**TEXT BLOCK**
Same sh!t, different car.


----------



## Ti22 (Mar 24, 2009)

you missed a bit....


----------



## markcoznottz (Nov 13, 2005)

Insert various quotes depending on day of week ,which way the winds blowing etc. Usually from... passers by, mates of mates, workmates, dole dossers if you are unlucky enough to be working near members of the public.......etc etc

*'How much do you charge'* - Charge for f**king what?. You havent asked me what job you need doing plus you havent even got a clue what Im doing, come to think of it you probably dont own a car!. Ive just caught your attention on your trip out to buy scratch cards.

*'What polish do you use?'*
Well its trade comes in 5 litres, starts walking off while im explaining it....

*'I clean my car at the weekend , I use Mer'. *Lovely, good for you, thanks for that nugget of information.

*'Are you using autoglym my mates says its the best'.* Erm there are other brands available.

Or the absolute classic, *'You missed a bit/ you can do mine next'*
Let me think, how about no. They arent funny or orginal and now I hate you.


----------



## Envy Car Care (Aug 17, 2006)

"I used to be a valeter too"


----------



## HeavenlyDetail (Sep 22, 2006)

I prefer the mcdonlds before i start when the bird says "sorry about the wait and i reply "Its ok love you,ll lose it eventually"


----------



## The_Bouncer (Nov 24, 2010)

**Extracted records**
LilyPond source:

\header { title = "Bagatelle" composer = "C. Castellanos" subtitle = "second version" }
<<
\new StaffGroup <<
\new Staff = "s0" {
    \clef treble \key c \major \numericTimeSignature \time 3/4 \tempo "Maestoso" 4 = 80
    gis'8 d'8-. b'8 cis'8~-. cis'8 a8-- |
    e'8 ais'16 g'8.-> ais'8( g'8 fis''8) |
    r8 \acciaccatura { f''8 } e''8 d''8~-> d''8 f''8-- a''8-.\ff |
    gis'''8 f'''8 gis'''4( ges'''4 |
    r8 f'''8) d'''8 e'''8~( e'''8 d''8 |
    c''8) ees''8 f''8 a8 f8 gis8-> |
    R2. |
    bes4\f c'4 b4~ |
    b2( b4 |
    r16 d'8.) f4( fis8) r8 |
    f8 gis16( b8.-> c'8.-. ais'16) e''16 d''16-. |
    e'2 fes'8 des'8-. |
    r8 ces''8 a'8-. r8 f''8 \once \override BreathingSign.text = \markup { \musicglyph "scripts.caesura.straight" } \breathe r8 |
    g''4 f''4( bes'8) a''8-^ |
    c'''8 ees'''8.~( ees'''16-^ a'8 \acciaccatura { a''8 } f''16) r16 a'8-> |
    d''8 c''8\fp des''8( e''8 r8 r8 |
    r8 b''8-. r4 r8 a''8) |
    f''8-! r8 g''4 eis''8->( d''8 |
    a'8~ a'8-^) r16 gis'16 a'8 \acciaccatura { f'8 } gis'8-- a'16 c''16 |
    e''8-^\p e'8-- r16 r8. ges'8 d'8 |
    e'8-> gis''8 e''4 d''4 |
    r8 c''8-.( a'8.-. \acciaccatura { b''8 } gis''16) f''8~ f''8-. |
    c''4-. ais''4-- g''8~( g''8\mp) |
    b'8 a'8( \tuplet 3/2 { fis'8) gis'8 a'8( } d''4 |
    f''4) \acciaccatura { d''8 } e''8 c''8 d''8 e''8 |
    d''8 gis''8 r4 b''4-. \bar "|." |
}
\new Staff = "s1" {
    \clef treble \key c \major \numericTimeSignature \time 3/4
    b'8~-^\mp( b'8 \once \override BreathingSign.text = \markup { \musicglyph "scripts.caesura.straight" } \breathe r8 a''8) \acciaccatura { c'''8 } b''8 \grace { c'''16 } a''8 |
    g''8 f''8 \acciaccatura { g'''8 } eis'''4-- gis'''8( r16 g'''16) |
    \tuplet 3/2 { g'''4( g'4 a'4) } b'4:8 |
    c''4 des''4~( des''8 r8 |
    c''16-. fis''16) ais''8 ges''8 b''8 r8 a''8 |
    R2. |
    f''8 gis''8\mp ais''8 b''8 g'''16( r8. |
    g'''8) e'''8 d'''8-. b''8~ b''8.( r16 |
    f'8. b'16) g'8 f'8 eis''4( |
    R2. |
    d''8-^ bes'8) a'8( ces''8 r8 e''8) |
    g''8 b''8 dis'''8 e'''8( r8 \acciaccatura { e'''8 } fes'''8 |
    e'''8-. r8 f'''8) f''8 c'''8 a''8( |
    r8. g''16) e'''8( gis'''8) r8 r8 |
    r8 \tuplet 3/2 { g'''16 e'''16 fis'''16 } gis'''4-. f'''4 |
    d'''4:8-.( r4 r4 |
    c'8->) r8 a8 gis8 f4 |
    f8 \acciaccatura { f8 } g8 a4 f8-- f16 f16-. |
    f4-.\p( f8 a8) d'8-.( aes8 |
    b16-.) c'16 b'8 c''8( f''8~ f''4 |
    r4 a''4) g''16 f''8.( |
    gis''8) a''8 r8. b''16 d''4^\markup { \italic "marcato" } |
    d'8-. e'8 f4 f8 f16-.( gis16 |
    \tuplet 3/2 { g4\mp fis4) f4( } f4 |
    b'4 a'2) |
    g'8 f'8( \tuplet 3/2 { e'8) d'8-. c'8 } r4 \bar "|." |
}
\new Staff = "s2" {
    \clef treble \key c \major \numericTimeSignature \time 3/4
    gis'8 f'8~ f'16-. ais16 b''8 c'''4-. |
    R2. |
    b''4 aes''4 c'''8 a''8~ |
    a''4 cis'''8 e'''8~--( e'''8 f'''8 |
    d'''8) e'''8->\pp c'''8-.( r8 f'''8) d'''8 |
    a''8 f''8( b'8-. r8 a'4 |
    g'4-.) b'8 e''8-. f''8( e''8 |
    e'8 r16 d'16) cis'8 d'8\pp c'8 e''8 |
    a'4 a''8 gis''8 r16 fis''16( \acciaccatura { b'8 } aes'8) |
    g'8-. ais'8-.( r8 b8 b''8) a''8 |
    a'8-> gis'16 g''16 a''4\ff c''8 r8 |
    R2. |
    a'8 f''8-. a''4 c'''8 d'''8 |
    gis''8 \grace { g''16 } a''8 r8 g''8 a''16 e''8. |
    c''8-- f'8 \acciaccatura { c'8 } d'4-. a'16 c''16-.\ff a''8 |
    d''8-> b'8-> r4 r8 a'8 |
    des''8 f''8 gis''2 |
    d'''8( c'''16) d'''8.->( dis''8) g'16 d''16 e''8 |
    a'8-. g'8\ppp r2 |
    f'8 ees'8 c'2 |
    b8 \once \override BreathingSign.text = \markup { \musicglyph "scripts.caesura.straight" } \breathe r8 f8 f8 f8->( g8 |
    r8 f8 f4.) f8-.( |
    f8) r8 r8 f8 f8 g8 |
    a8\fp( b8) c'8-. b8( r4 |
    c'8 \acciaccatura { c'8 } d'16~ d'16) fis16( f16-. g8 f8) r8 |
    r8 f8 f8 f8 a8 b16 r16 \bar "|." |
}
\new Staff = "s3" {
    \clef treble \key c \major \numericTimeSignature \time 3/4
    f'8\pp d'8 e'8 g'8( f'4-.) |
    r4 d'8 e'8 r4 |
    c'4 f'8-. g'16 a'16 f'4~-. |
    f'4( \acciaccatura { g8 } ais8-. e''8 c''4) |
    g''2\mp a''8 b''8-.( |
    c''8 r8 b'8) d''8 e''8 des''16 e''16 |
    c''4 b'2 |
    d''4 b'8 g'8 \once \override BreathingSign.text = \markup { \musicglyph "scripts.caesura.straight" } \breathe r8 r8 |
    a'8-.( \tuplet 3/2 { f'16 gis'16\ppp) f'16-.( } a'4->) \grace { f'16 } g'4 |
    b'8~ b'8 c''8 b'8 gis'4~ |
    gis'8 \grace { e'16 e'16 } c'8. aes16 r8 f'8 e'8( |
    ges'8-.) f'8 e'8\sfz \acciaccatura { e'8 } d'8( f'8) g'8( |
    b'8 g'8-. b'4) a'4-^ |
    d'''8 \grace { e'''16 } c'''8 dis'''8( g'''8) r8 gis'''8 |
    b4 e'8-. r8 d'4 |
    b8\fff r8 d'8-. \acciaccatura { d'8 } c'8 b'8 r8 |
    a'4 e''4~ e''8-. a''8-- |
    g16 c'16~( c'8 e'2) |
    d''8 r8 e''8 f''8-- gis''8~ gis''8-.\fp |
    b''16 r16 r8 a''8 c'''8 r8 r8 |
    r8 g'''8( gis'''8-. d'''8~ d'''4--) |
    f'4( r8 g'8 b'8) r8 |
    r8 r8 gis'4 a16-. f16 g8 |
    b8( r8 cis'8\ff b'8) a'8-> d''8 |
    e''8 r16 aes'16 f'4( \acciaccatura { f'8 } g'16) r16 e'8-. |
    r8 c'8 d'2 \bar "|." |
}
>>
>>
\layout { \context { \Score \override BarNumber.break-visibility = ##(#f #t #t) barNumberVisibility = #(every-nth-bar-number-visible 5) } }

**EXERCISE SET**
**a)** Repeat, word for word, the part of the valeting forum thread that opens with the words "Or the absolute" and closes with "(Aug 17, 2006)".
**b)** Give every username that heads a post in the valeting forum thread.
**c)** Write the next part of the valeting forum thread, picking up from its final line.
These records have no connection to the valeting forum thread.

**RESULTS BY TASK**
**a)**
Or the absolute classic, *'You missed a bit/ you can do mine next'*
Let me think, how about no. They arent funny or orginal and now I hate you.


----------



## Envy Car Care (Aug 17, 2006)

**b)** Ti22, markcoznottz, Envy Car Care, HeavenlyDetail, The_Bouncer

**c)**
markcoznottz said:


> *'How much do you charge'* - Charge for f**king what?. You havent asked me what job you need doing plus you havent even got a clue what Im doing, come to think of it you probably dont own a car!. Ive just caught your attention on your trip out to buy scratch cards.
> .


:lol:


----------



## ADW (Aug 8, 2010)

Heavenly said:


> I prefer the mcdonlds before i start when the bird says "sorry about the wait and i reply "Its ok love you,ll lose it eventually"


:lol:


----------



## ADW (Aug 8, 2010)

envy valeting said:


> "i used to be a valeter too"


 .


----------



## mk2glenn (Sep 12, 2010)

"That scratch was there before I moved the car wasn't it?" :doublesho


----------



## TelTel (Aug 21, 2010)

*CUSTOMER* "can you clean my car Tel" 
*MOI* yes i ****in can fella, but I'll have to wash your car before its clean tho. lol

I've got a few with that, with slight confusement ha ha :lol:


----------



## SNAKEBITE (Feb 22, 2010)

"You can do mine if you want" - I do good rates.
"You'll make it rain" - Yawn
"All the paint will come off"- By this stage I just ignore them.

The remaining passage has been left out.